Mais um pequeno tesouro do espólio da rainha Semíramis
UMA IMAGEM DE MARCA: A Arrogância Francesa
Há dias a actriz britânica Rachel Weisz foi ao Daily Show, o programa do Jon Stewart. Falando sobre um filme que tinha acabado de rodar em Montréal, e questionada sobre a sua estadia, gabou imenso a ambiência daquela cidade, o seu perfume e sabor francês, mas sem a “arrogância francesa”. E Jon Stewart, o militante anti-Bush, portanto imparcial sobre a “velha Europa”, assentia com compreensivos acenos de cabeça. E Rachel Weisz repetia aquele conceito do “sabor a França sem o travo francês” inquirindo se Jon Stewart percebia aquilo que ela pretendia dizer e Jon Stewart acenava que compreendia. Perfeitamente consensual.
A naturalidade com que aquele diálogo se desenrolou e a espontaneidade consensual na referência à arrogância dos franceses como se tal fosse uma verdade solidamente instalada e universalmente (fora do hexágono) aceite, deu-me que pensar. Como se sentiria um francês ao ver aquela gente a falar da arrogância dele, com a tranquilidade e a naturalidade das teorias consistentes, incontestáveis e universais?
A propósito disso vou contar uma história passada comigo, que é paradigmática. Certamente muitas situações semelhantes ajudaram a criar aquela imagem de marca. Em fins da década de 80 os meus pais foram fazer turismo a Paris connosco. Estivemos lá 3 semanas. Ficámos instalados num hotel de nível médio (éramos 6!), mas central, a 100m da Sorbonne, à beira do Boul’Mich e de St-Germain, no coração de Paris. O sítio era óptimo.
Fizemos o check-in e dirigimo-nos para os elevadores, que divisávamos, lá ao fundo. Chegados ao piso, andámos para trás e para diante, à procura dos quartos, mas não demos com eles. Como eram 4 quartos (éramos 3 raparigas de 19,12 e 10 anos e um rapaz de 14 anos), se não os conseguíamos encontrar era porque obviamente não existiam ali. Eram demasiados quartos para passarem desapercebidos por muito despassarados ou ignaros que fôssemos.
Regressámos à recepção e, à medida que nos aproximávamos, o sorriso do empregado alargava-se escarninho. Quando chegámos junto dele disse-nos divertido, com aquela divina sobranceria com que os parisienses mostram a sua superioridade face aos estrangeiros: Eu apontei naquela direcção mas não me referia aos elevadores do fundo ... a meio, à esquerda há um recanto, onde está outra coluna de elevadores. É aí!

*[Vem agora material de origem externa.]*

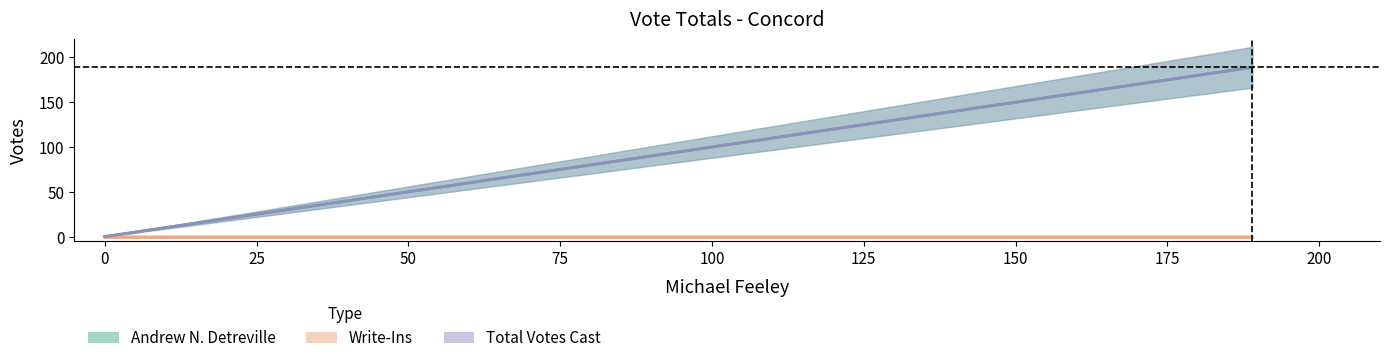

The Andrew N. Detreville series shows 0 at 0. True or false?

True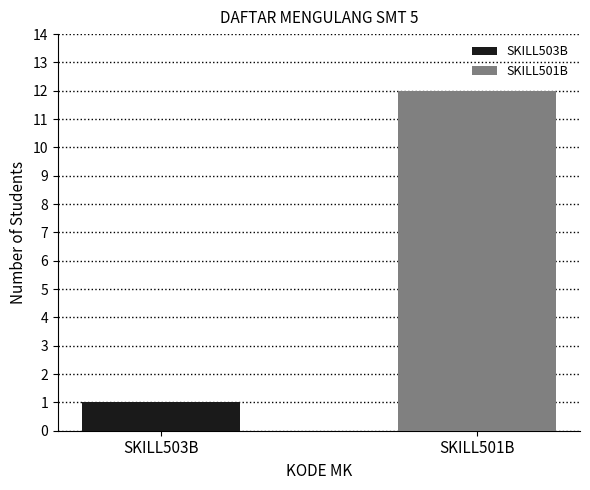

List the series in order of their peak value, highest first.

SKILL501B, SKILL503B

Aquele empregado tinha-nos visto a caminhar para os outros elevadores, a esperar pela sua chegada, a arrumar a miudagem e as bagagens no elevador, tudo durante uns bons minutos, “en rigolant”. Não havia qualquer barreira da língua, pois os meus pais falam francês fluentemente e eu própria já o falava então bastante bem – talvez demasiado literário para o “argot” do empregado; tínhamos alugado 4 quartos por 3 semanas e não um single por uma noite; ele tinha um ar bastante mais mediterrânico que nós; etc.. Todavia ele tinha algo de que nós estávamos absolutamente carenciados: era francês ... ou pelo menos parisiense (de adopção, certamente).
No elevador, o meu pai comentou filosoficamente: adoro os franceses ... Rousseau, Stendhal, Victor Hugo, Flaubert, Proust … infelizmente, os franceses que adoro estão todos mortos. Os vivos são insuportáveis!
Não me lembro de alguma vez ter ido a França e não acontecer algo que me faça lembrar esta frase paterna.